:: What to produce ::
What you return should match the data below exactly, with no pictures in it.
*** Opening Source material ***
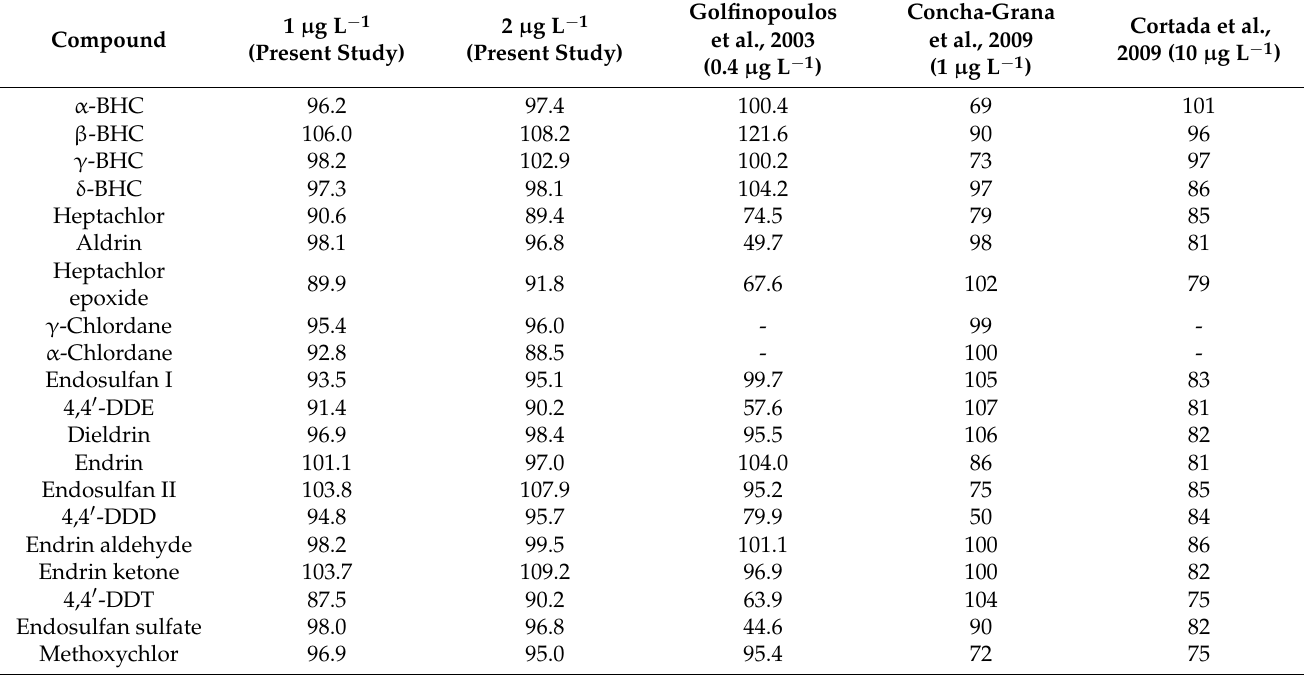
Table 3. Percent recovery values of selected pesticides at two concentration levels by using SPME-GC-ECD technique and comparison with some reported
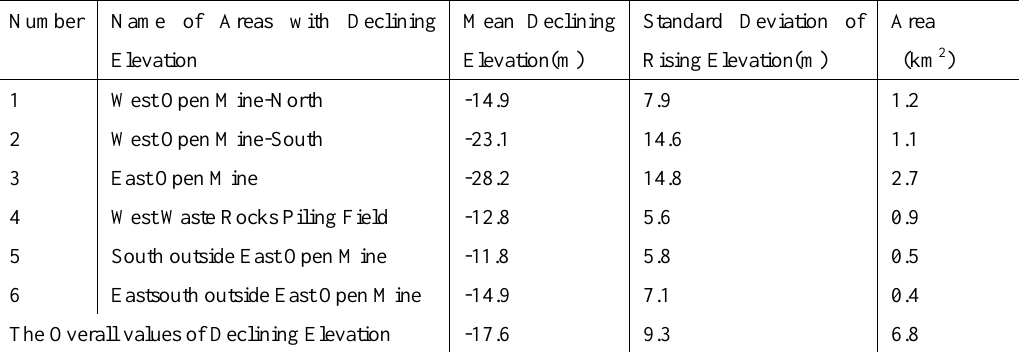
Table 6 Results of the deformation areas with declining elevation using ZY-3 DEM in 2015 and ASTER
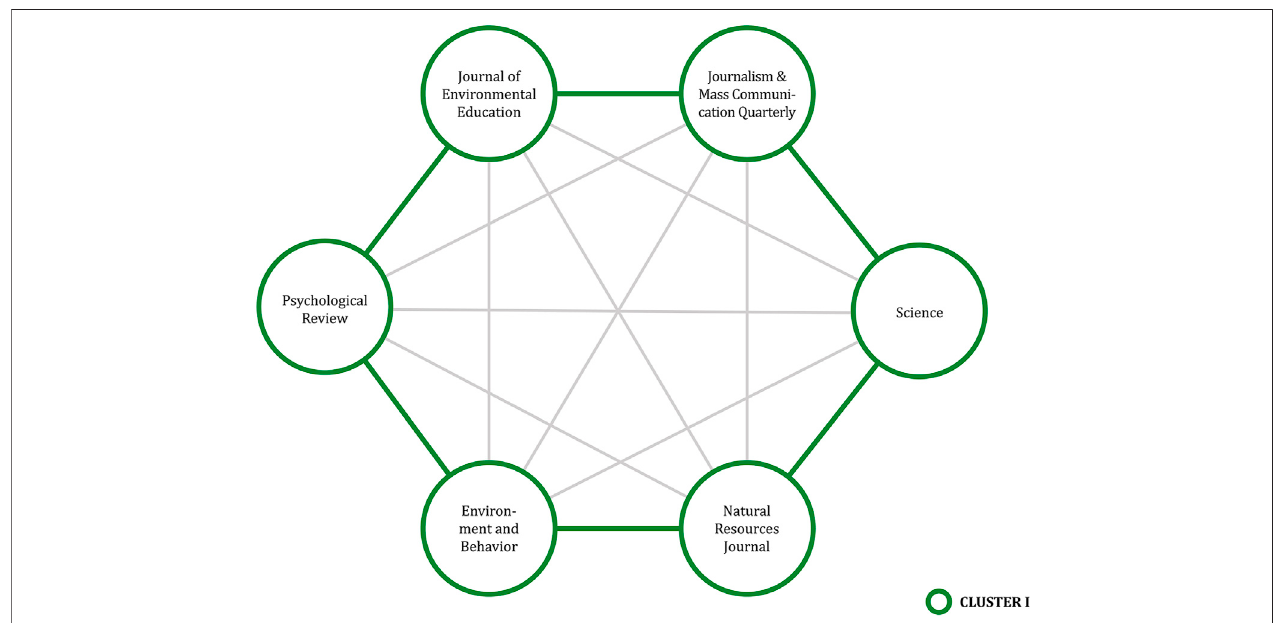
FIGURE 3 | 1970 – 1989 journal co-citation network; SWI (Small World Index) (cid:1) 1; density (cid:1) 1; transitivity (cid:1) 1; diameter (cid:1) 1; degree centralization (cid:1) 0; average path length (cid:1) 1.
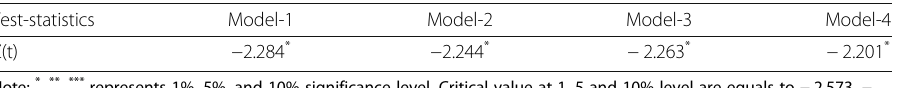
Table 5 Engle-Granger cointegration estimates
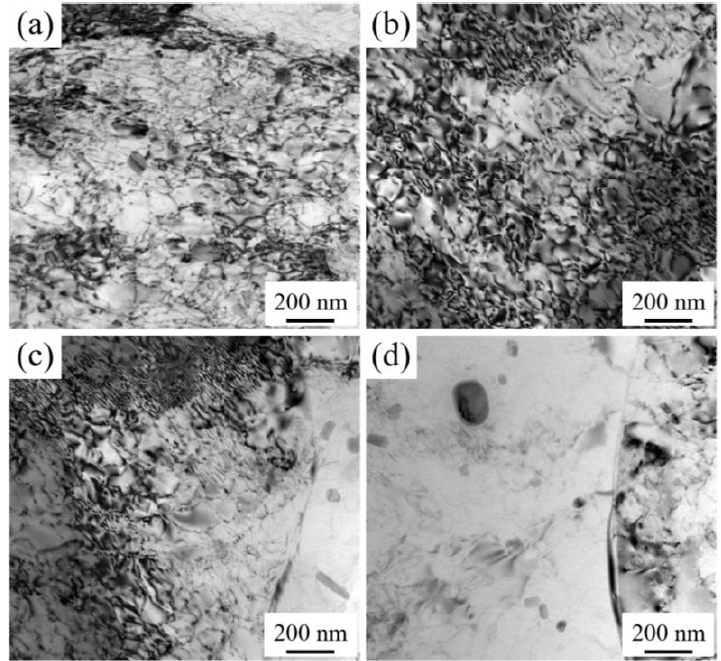
Figure 7. TEM images of the alloys after hot rolling ( a ) AL1; ( b – d ) AL2.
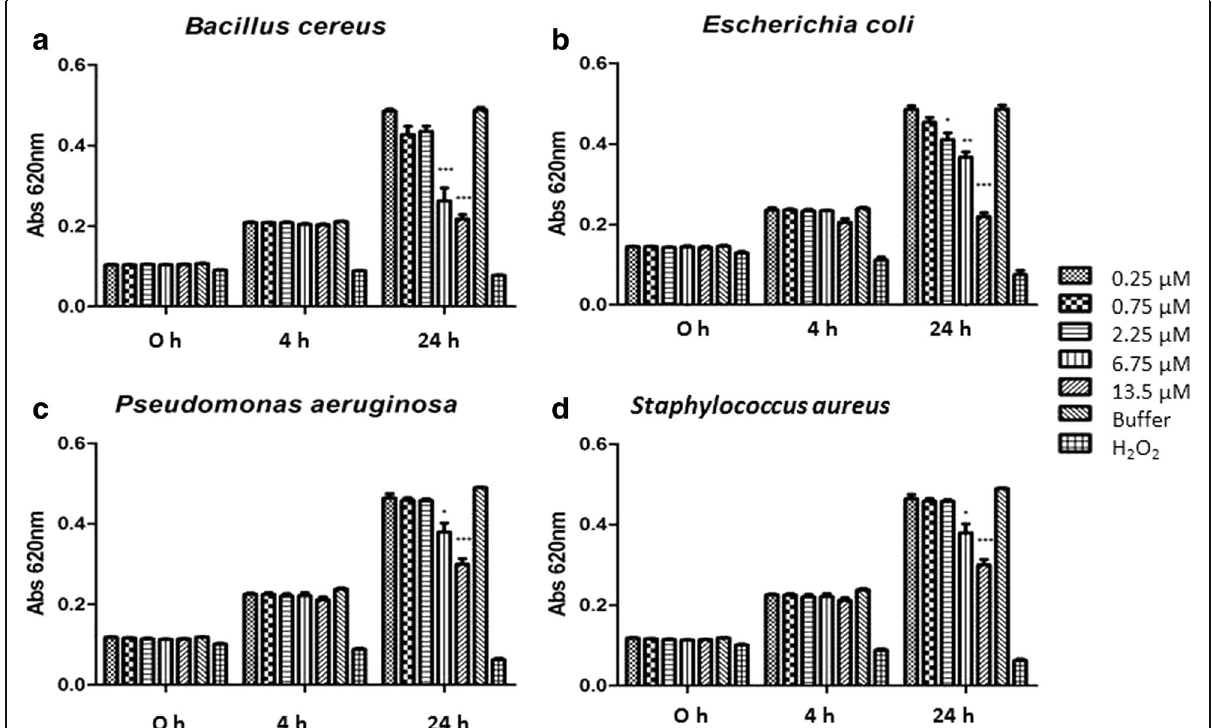
Fig. 2 Effects of jaburetox on bacteria. Bacterial multiplication was evaluated by absorbance at 620 nm at time zero, and 4 and 24 h after incubation in the presence of different concentrations of JBTX. a Bacillus cereus ; b Escherichia coli ; c Pseudomonas aeruginosa ; d Staphylococcus aureus . Growth in the presence of buffer (Tris HCl 10 mM pH 7.0) or H 2 O 2 was considered as negative and positive control, respectively. Each graph represents three independent experiments in triplicates for each condition. Results are mean ± SD. Asterisks (*) indicate statistical differences ( p values ≤ 0.05, Tukey test). Copyright by I. A. Terra [33]. Reprinted with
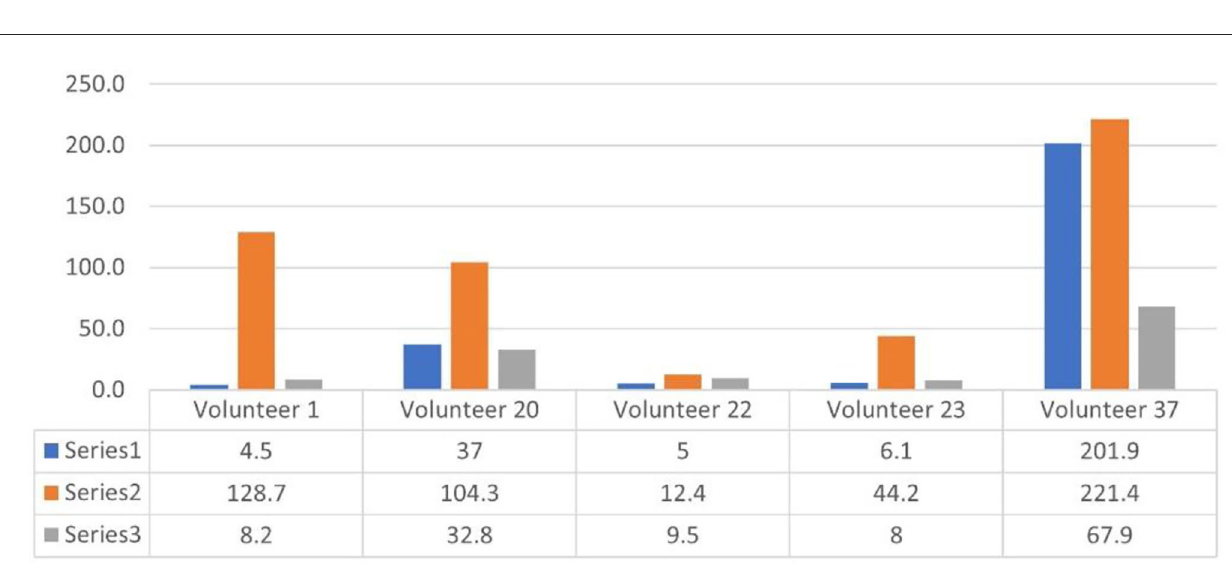
ability to provide reliable observations. Outcomes from MAE and MARE pointed out a decreasing margin of error in the performances of five consistently volunteers across the three observation stages.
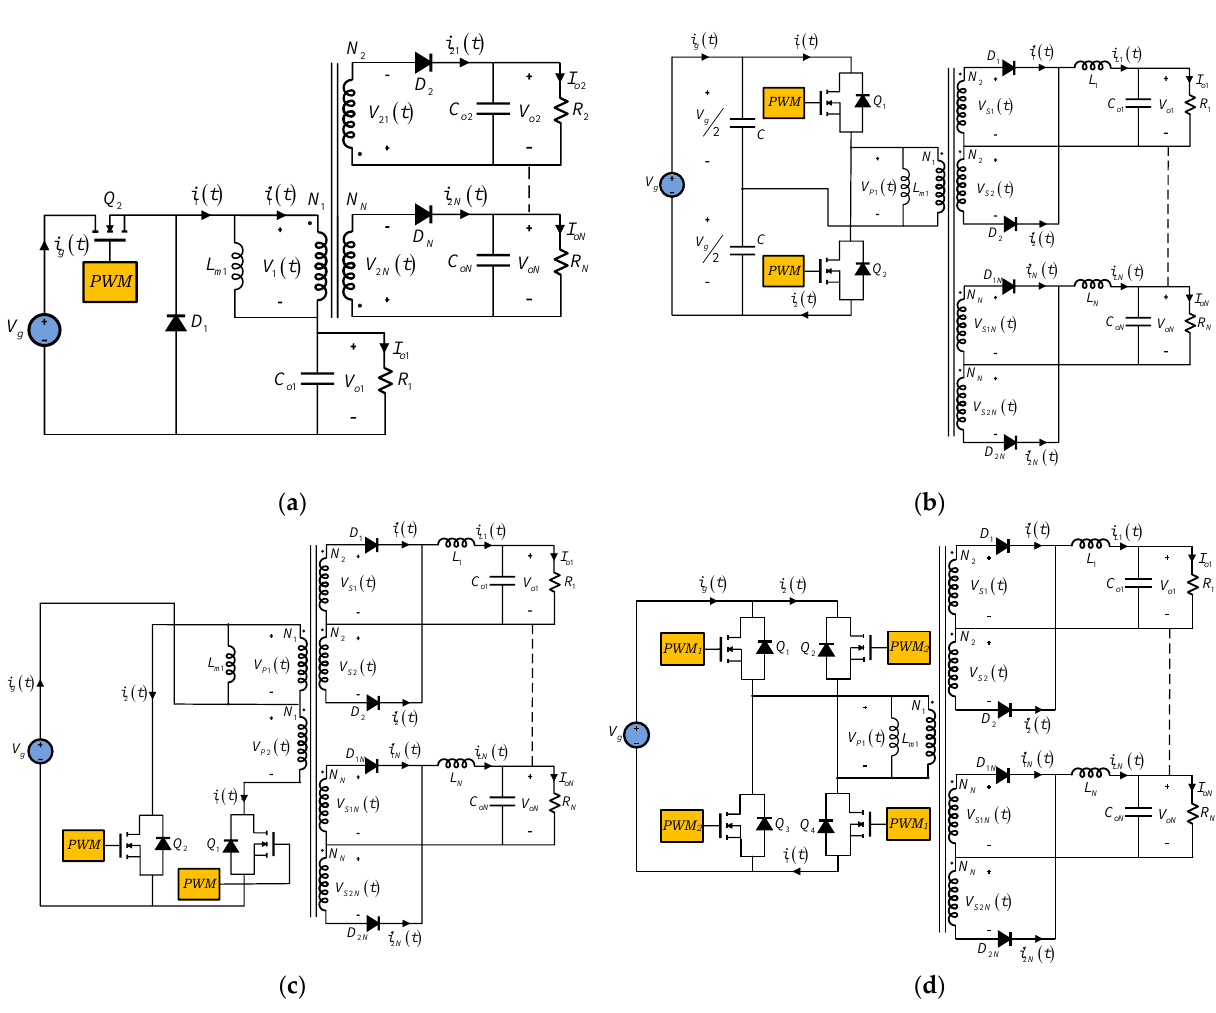
Figure 5. Multiple-Output Isolated DC – DC Converters Topologies. ( a ) Isolated Buck (Fly-Buck) Converter. ( b ) Half-Bridge Converter. ( c ) Push – Pull Converter. ( d ) Full-Bridge Converter.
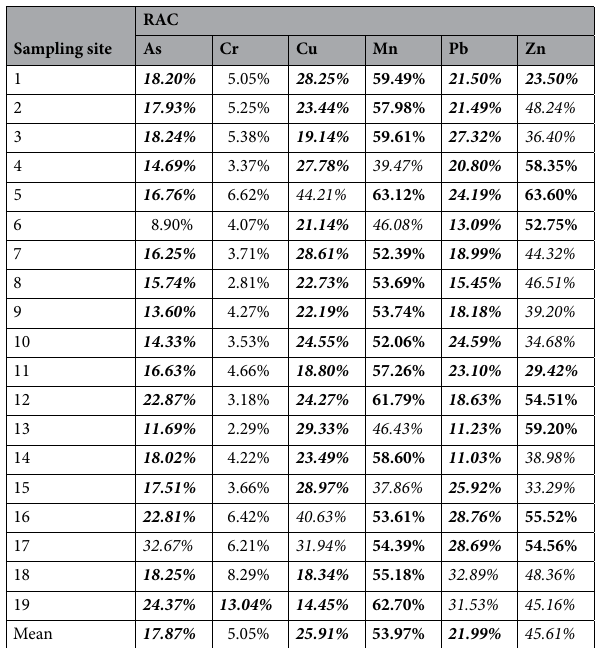
Table 6. RAC value of HMs in surface sediments. The bold font indicates: RAC > 50%, very high risk; italic indicates: RAC is 30–50%, high risk; bolditalic indicates: RAC is 10–30%, medium risk.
*** Closing Source material ***
:: Solution ::
Table 3. Percent recovery values of selected pesticides at two concentration levels by using SPME-GC-ECD technique and comparison with some reported
Table 6 Results of the deformation areas with declining elevation using ZY-3 DEM in 2015 and ASTER
FIGURE 3 | 1970 – 1989 journal co-citation network; SWI (Small World Index) (cid:1) 1; density (cid:1) 1; transitivity (cid:1) 1; diameter (cid:1) 1; degree centralization (cid:1) 0; average path length (cid:1) 1.
Table 5 Engle-Granger cointegration estimates
Figure 7. TEM images of the alloys after hot rolling ( a ) AL1; ( b – d ) AL2.
Fig. 2 Effects of jaburetox on bacteria. Bacterial multiplication was evaluated by absorbance at 620 nm at time zero, and 4 and 24 h after incubation in the presence of different concentrations of JBTX. a Bacillus cereus ; b Escherichia coli ; c Pseudomonas aeruginosa ; d Staphylococcus aureus . Growth in the presence of buffer (Tris HCl 10 mM pH 7.0) or H 2 O 2 was considered as negative and positive control, respectively. Each graph represents three independent experiments in triplicates for each condition. Results are mean ± SD. Asterisks (*) indicate statistical differences ( p values ≤ 0.05, Tukey test). Copyright by I. A. Terra [33]. Reprinted with
ability to provide reliable observations. Outcomes from MAE and MARE pointed out a decreasing margin of error in the performances of five consistently volunteers across the three observation stages.
Figure 5. Multiple-Output Isolated DC – DC Converters Topologies. ( a ) Isolated Buck (Fly-Buck) Converter. ( b ) Half-Bridge Converter. ( c ) Push – Pull Converter. ( d ) Full-Bridge Converter.
Table 6. RAC value of HMs in surface sediments. The bold font indicates: RAC > 50%, very high risk; italic indicates: RAC is 30–50%, high risk; bolditalic indicates: RAC is 10–30%, medium risk.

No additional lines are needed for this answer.